Peygamberimizin bu tavrı, sadece bir temenni değil, aynı zamanda bir kulluk ahlakıdır. Zira Müslim, yaşadığı olayları kaderin bir parçası olarak görüp Rabbine hüsn-ü zan beslemelidir. Aksi bir tutum, yani olayları uğursuzluğa yormak, İlahi hikmeti sorgulamak ve kaderi kötüye yormak, İslam’da kesin bir dille nehyedilmiştir. Bu bağlamda Resûlullah (sav), “Tiyare (uğursuzluk inancı) şirktir.” buyurarak bu tür batıl düşüncelerin tevhid inancını zedelediğine dikkat çeker.[3]

Ashâb-ı Kiram’dan biri, “Ey Allah’ın Resûlü! Biz bazen bazı şeyleri uğursuz sayarız.” deyince, Resûlullah (sav) şu cevabı verir: “Bu, herhangi bir kimsenin içinde beliren bir histir. Fakat bu duygu onu yapmak istediği şeyden alıkoymasın.”[4] Bu cevap, içimizde doğan olumsuz çağrışımları tevekkülle aşmanın ve vesveseleri teslimiyetle bertaraf etmenin en açık ifadesidir.

“Resûlullah, ‘Kim tiyare ile bir işten imtina ederse şirk koşmuş olur.’ dedi.

Ashâb, ‘Peki bunun kefareti nedir, ey Allah’ın Resûlü?’ deyince Resûlullah (sav), ‘Senin hayrından başka hayır, senin takdirinin dışında uğursuzluk yoktur ve senden başka hiçbir ilah yoktur, demesidir.’ buyurdu.”[5]

Barış görüşmelerinin başlamasıyla birlikte yazılacak maddeler sahabe için zorlu bir sınav hâline geldi. Yola çıkarken umre yapacaklarına, Kâbe’yi ziyaret edeceklerine, Mekke’ye kavuşacaklarına dair hayaller kurmuşlardı. Ancak görüşmeler ilerledikçe bu beklentiler bir bir geri çekilmekte, zihinlerde büyük bir sarsıntı yaşanmaktaydı. Ömer (ra) gibi açıktan tepki gösterenler ve Alî (ra) gibi itiraz edenler ortaya çıktı.
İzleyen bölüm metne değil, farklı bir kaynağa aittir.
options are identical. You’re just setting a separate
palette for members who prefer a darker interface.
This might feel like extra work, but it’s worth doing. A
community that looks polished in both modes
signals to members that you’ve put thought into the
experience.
Fakat burada önemli olan, sahabenin neden itiraz ettiğidir. İtirazları dünyevi bir beklentiye değil, dinî hassasiyetlere dayanıyordu. Onlar, İslam’ın izzetini koruma arzusuyla hareket etmişlerdi. Ancak unuttukları bir şey vardı: Karşılarında sıradan bir kişi değil, Allah tarafından gönderilmiş bir Resûl vardı. O Resûl ki onların hepsinden daha fazla Allah’tan korkar, daha fazla hassasiyet taşırdı.

Ebû Bekir’in (ra) “O, Allah’ın resûlüdür!” diyerek gösterdiği teslimiyet, işte bu noktada aklın ve imanın birleştiği hakikatli bir duruştur. Bu söz, her zaman ve zeminde müminin pusulası olmalıdır.

Bugün bizler de bazen dinî hassasiyetle hareket ettiğimizi sanarak aslında duygularımızın yönlendirmesiyle kararlar alabiliriz. Zihnimizdeki “takvaya uygunluk” düşüncesi, belki sabırsızlıkla belki de nefsî ölçülerimizle şekillenmiş bir taassuptan ibaret olabilir. Bu hâllerde en büyük tehlike, kendi hissiyatımızı mutlak doğru olarak görüp başka bir görüşe kulağımızı kapatmaktır.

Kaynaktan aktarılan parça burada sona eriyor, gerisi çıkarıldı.